“Burning’s a thing that will happen to the best cooks once in a while. ’Twas just day before yesterday I blacked a pumpkin pie so the doctor poked his fun at me all the time he was eating it,” said the housekeeper, with a tactful disregard for the full truth, which was that a refractory small patient in the office had driven the doctor to require her assistance for a longer period than was consistent with attention to her oven.
“Oh, did you?” asked Charlotte, eagerly. “That encourages me. Doctor Churchill told me he had the finest cook in the state, and I’ve been envying you ever since.”
“Doctor Churchill had better be careful how he brags,” Mrs. Fields declared, much gratified. “Well, now, I’ll tell you what you do. It ain’t but a step across the two back yards. When you get in a quandary how to cook anything—how long to give it or whether to bake or boil—you just run across and ask me. I ain’t one o’ the prying kind—the doctor’ll tell you that—and you needn’t be afraid it’ll go any further. I know how hard it must be for a young girl like you to take the care of a house on yourself, and I’ll be pleased to show you anything I can.”
“That’s very good of you,” said Charlotte, gratefully, as Mrs. Fields went briskly down the steps; and she really felt that it was. She would have resented the appearance of almost any of her neighbours at her back door with an offer of help, suspecting that they had come to use their eyes, and afterward their tongues, in criticism. But something about Mrs. Hepsibah Fields disarmed her at once. She could not tell why.
“This gingerbread is perfect,” said Celia, an hour later, when Charlotte had brought up her supper. “You are improving every day. But it frets me not to have you come to me for help. I could plan things for you, and teach you all the little I know. I’m doing so well now, the doctor says I may get down-stairs on the couch by next week. Then you certainly must let me do my part.”
But Charlotte shook her head obstinately. “I’m going to fight it through myself. I’d rather. You’ve enough to do—writing letters.”
When Lanse came into Celia’s room that evening, his first words were merry.
“What I’m anxious to know,” he said, “is what you did with your rice pudding. Charlotte says you ate it—and the inference was that it was good to eat. So I ate mine—manfully, I assure you. But it was a bitter dose.”

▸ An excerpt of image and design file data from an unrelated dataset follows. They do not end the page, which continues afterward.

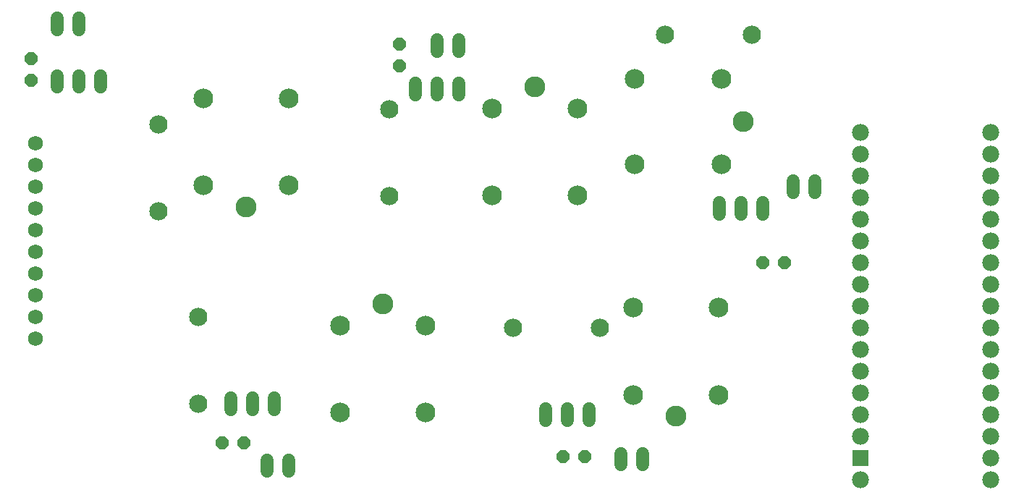
<source format=gbr>
G04 EAGLE Gerber X2 export*
%TF.Part,Single*%
%TF.FileFunction,Soldermask,Bot,1*%
%TF.FilePolarity,Negative*%
%TF.GenerationSoftware,Autodesk,EAGLE,9.1.2*%
%TF.CreationDate,2019-01-09T08:49:19Z*%
G75*
%MOMM*%
%FSLAX34Y34*%
%LPD*%
%AMOC8*
5,1,8,0,0,1.08239X$1,22.5*%
G01*
%ADD10C,2.133600*%
%ADD11C,2.453200*%
%ADD12C,2.303200*%
%ADD13P,1.649562X8X22.500000*%
%ADD14C,1.524000*%
%ADD15P,1.649562X8X112.500000*%
%ADD16C,1.981200*%
%ADD17R,1.981200X1.981200*%
%ADD18C,1.727200*%


D10*
X270510Y255270D03*
X270510Y153670D03*
D11*
X486410Y269970D03*
D12*
X536410Y244970D03*
X436410Y244970D03*
X536410Y142970D03*
X436410Y142970D03*
D13*
X298450Y107950D03*
X323850Y107950D03*
D14*
X308610Y147066D02*
X308610Y160274D01*
X359410Y160274D02*
X359410Y147066D01*
X334010Y147066D02*
X334010Y160274D01*
D11*
X829310Y138970D03*
D12*
X779310Y163970D03*
X879310Y163970D03*
X779310Y265970D03*
X879310Y265970D03*
D14*
X727710Y147574D02*
X727710Y134366D01*
X676910Y134366D02*
X676910Y147574D01*
X702310Y147574D02*
X702310Y134366D01*
D10*
X638810Y242570D03*
X740410Y242570D03*
D13*
X697230Y91440D03*
X722630Y91440D03*
D10*
X223520Y480060D03*
X223520Y378460D03*
D14*
X156210Y524256D02*
X156210Y537464D01*
X105410Y537464D02*
X105410Y524256D01*
X130810Y524256D02*
X130810Y537464D01*
D15*
X74930Y532130D03*
X74930Y557530D03*
D11*
X326390Y384080D03*
D12*
X276390Y409080D03*
X376390Y409080D03*
X276390Y511080D03*
X376390Y511080D03*
D10*
X494030Y497840D03*
X494030Y396240D03*
D14*
X575310Y515366D02*
X575310Y528574D01*
X524510Y528574D02*
X524510Y515366D01*
X549910Y515366D02*
X549910Y528574D01*
D15*
X505460Y548640D03*
X505460Y574040D03*
D11*
X664210Y523970D03*
D12*
X714210Y498970D03*
X614210Y498970D03*
X714210Y396970D03*
X614210Y396970D03*
D10*
X918210Y585470D03*
X816610Y585470D03*
D14*
X930910Y388874D02*
X930910Y375666D01*
X880110Y375666D02*
X880110Y388874D01*
X905510Y388874D02*
X905510Y375666D01*
D11*
X907510Y483870D03*
D12*
X882510Y433870D03*
X882510Y533870D03*
X780510Y433870D03*
X780510Y533870D03*
D13*
X930910Y318770D03*
X956310Y318770D03*
D16*
X1045210Y64770D03*
D17*
X1045210Y90170D03*
D16*
X1045210Y115570D03*
X1045210Y140970D03*
X1045210Y166370D03*
X1045210Y191770D03*
X1045210Y217170D03*
X1045210Y242570D03*
X1045210Y267970D03*
X1045210Y293370D03*
X1045210Y318770D03*
X1045210Y344170D03*
X1045210Y369570D03*
X1045210Y394970D03*
X1045210Y420370D03*
X1045210Y445770D03*
X1197610Y445770D03*
X1197610Y420370D03*
X1197610Y394970D03*
X1197610Y369570D03*
X1197610Y344170D03*
X1197610Y318770D03*
X1197610Y293370D03*
X1197610Y267970D03*
X1197610Y242570D03*
X1197610Y217170D03*
X1197610Y191770D03*
X1197610Y166370D03*
X1197610Y140970D03*
X1197610Y115570D03*
X1197610Y90170D03*
X1197610Y64770D03*
X1197610Y471170D03*
X1045210Y471170D03*
D18*
X80010Y280670D03*
X80010Y255270D03*
X80010Y229870D03*
X80010Y306070D03*
X80010Y331470D03*
X80010Y356870D03*
X80010Y382270D03*
X80010Y407670D03*
X80010Y433070D03*
X80010Y458470D03*
D14*
X764540Y95504D02*
X764540Y82296D01*
X789940Y82296D02*
X789940Y95504D01*
X105410Y591566D02*
X105410Y604774D01*
X130810Y604774D02*
X130810Y591566D01*
X549910Y579374D02*
X549910Y566166D01*
X575310Y566166D02*
X575310Y579374D01*
X966470Y414274D02*
X966470Y401066D01*
X991870Y401066D02*
X991870Y414274D01*
X350520Y87884D02*
X350520Y74676D01*
X375920Y74676D02*
X375920Y87884D01*
M02*

</source>
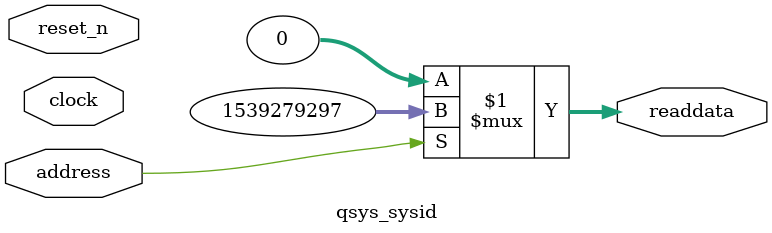
<source format=v>

`timescale 1ns / 1ps
// synthesis translate_on

// turn off superfluous verilog processor warnings 
// altera message_level Level1 
// altera message_off 10034 10035 10036 10037 10230 10240 10030 

module qsys_sysid (
               // inputs:
                address,
                clock,
                reset_n,

               // outputs:
                readdata
             )
;

  output  [ 31: 0] readdata;
  input            address;
  input            clock;
  input            reset_n;

  wire    [ 31: 0] readdata;
  //control_slave, which is an e_avalon_slave
  assign readdata = address ? 1539279297 : 0;

endmodule




</source>
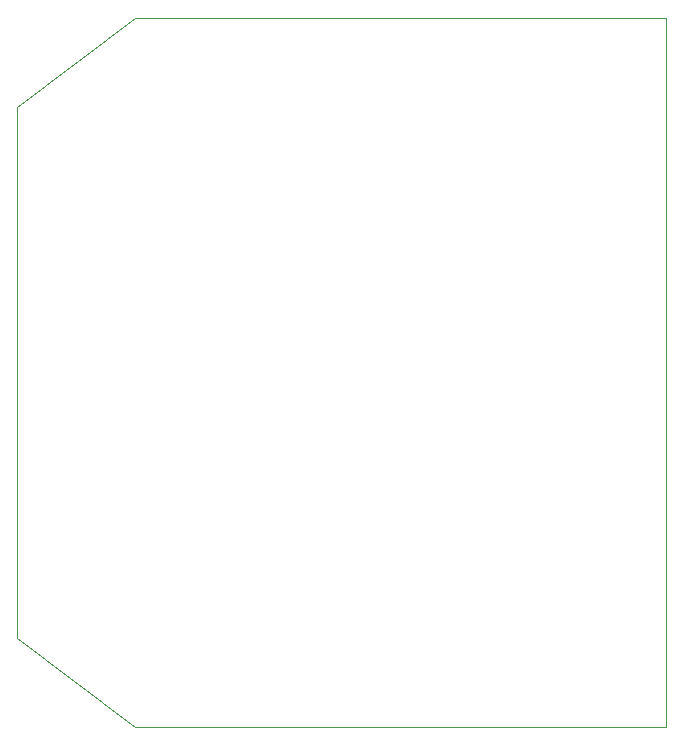
<source format=gbr>
%TF.GenerationSoftware,KiCad,Pcbnew,9.0.5*%
%TF.CreationDate,2026-01-17T00:35:45+01:00*%
%TF.ProjectId,replicazeron_stm,7265706c-6963-4617-9a65-726f6e5f7374,rev?*%
%TF.SameCoordinates,Original*%
%TF.FileFunction,Profile,NP*%
%FSLAX46Y46*%
G04 Gerber Fmt 4.6, Leading zero omitted, Abs format (unit mm)*
G04 Created by KiCad (PCBNEW 9.0.5) date 2026-01-17 00:35:45*
%MOMM*%
%LPD*%
G01*
G04 APERTURE LIST*
%TA.AperFunction,Profile*%
%ADD10C,0.050000*%
%TD*%
G04 APERTURE END LIST*
D10*
X122500000Y-97500000D02*
X77500000Y-97500000D01*
X67500000Y-90000000D01*
X67500000Y-45000000D01*
X77500000Y-37500000D01*
X122500000Y-37500000D01*
X122500000Y-97500000D01*
M02*

</source>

“Poor little girl! She tries so hard, Lanse. And the gingerbread was very good.”
“So it was. It helped take out the taste of the pudding. Did you honestly eat that pudding?”
“See here.” Celia beckoned him close. She reached a cautious hand under her pillow and drew out her soap-dish. “Please get rid of it for me,” she whispered, “and wash the dish. I couldn’t bear not to seem to eat it, so I slipped it in there.”
Striving to smother his mirth, Lanse bore the soap-dish away. Returning with it, he carefully replaced the soap and set the dish on the stand, where it had been within Celia’s reach. “I wish I had had a soap-dish at the table,” he remarked, “but the cook’s eye was upon me, and I had to stand up to it. But see here. I’ve a letter for you—from Uncle Rayburn.”